19. Electronic Data Interchange. If Phantom Products, Inc. and customer have mutually agreed to use an Electronic Data Interchange (EDI) system to facilitate purchase and sale transactions, customer agrees: that it will not contest (a) any contract of sale resulting from an EDI transaction under the provisions of any law relating to whether agreements must be in writing or signed by the party to be bound thereby; or (b) the admissibility of copies of EDI records under the business records exception to the hearsay rule, the best evidence rule or any other similar rule, on the basis that such records were not originated or maintained in documentary form. Phantom Products, Inc. and Customer will negotiate and agree on technical standards and methods to use in making EDI purchases, and will use proper security procedures to protect EDI records from improper access. The business records maintained by Phantom Products, Inc. regarding EDI purchases made by Customer shall be controlling.
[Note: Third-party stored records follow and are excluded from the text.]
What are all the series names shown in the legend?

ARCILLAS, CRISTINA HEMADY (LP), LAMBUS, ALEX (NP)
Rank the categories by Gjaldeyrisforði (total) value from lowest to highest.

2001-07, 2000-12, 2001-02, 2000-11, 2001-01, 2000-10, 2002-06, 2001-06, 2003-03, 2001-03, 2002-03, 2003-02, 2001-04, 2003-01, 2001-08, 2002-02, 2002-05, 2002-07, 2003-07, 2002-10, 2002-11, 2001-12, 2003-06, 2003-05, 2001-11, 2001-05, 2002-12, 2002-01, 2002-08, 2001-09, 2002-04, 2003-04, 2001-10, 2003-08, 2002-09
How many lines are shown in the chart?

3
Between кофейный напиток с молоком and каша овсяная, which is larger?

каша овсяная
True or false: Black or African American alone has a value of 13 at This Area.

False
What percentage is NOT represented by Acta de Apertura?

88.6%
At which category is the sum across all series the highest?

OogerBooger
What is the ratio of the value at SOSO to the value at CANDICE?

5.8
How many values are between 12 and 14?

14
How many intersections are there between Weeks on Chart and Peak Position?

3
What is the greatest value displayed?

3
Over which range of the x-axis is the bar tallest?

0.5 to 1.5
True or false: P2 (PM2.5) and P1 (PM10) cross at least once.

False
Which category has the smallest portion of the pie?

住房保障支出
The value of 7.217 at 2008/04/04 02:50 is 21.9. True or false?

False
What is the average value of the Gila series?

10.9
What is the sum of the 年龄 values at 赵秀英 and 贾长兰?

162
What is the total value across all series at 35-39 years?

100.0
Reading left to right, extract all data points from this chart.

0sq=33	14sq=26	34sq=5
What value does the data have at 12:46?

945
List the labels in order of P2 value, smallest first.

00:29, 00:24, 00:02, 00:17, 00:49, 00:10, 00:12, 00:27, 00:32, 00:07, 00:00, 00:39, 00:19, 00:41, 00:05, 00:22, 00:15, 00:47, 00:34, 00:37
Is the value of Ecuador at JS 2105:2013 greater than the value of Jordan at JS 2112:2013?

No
20. General. (a) The Terms and Conditions may not be modified or cancelled without Phantom Products, Inc.’s written agreement. The sale of Products hereunder will be governed by the Terms and Conditions, notwithstanding contrary or additional terms and conditions in any purchase order, planning schedule, acknowledgement, confirmation or any other form or document issued by either party effecting the purchase and/or sale of Products. (b) No rights, duties, agreements or obligations hereunder may be assigned or transferred by either party without the prior written consent of the other. The obligations, rights, terms and conditions hereof will be binding upon and inure to the benefit of the parties hereto and their successors and assigns. (c) The waiver of any breach of any term, condition or covenant hereof or default under any provision hereof will not be deemed to constitute a waiver of any other term, condition, or covenant contained herein or of any subsequent breach or default of any kind or nature. (d) If any provision hereof which is prohibited or unenforceable in any jurisdiction shall, as to such jurisdiction, be ineffective to the extent of such prohibition or unenforceability without invalidating the remaining provisions in any hereof in that jurisdiction or affecting the validity or enforceability of such provision in any other jurisdiction. (e) The Terms and Conditions will be governed by and construed in accordance with the laws of the State of Florida and all the applicable laws of the United States. Customer will not directly or indirectly export, re-export, sell or transfer any Product to any country for which an export license or other government approval is required without first obtaining all licenses and other approvals. (f) In the event of inconsistency between any term of this agreement and any translation into another language, the English language meaning shall control. (g) Any and all disputes or controversies arising under, out of or in connection with this agreement or the sale or performance of the Products shall be resolved by final and binding arbitration in Florida under the rules of the American Arbitration Association. The arbitrators shall have no power to add to, subtract from or modify any of the terms or conditions of this contract.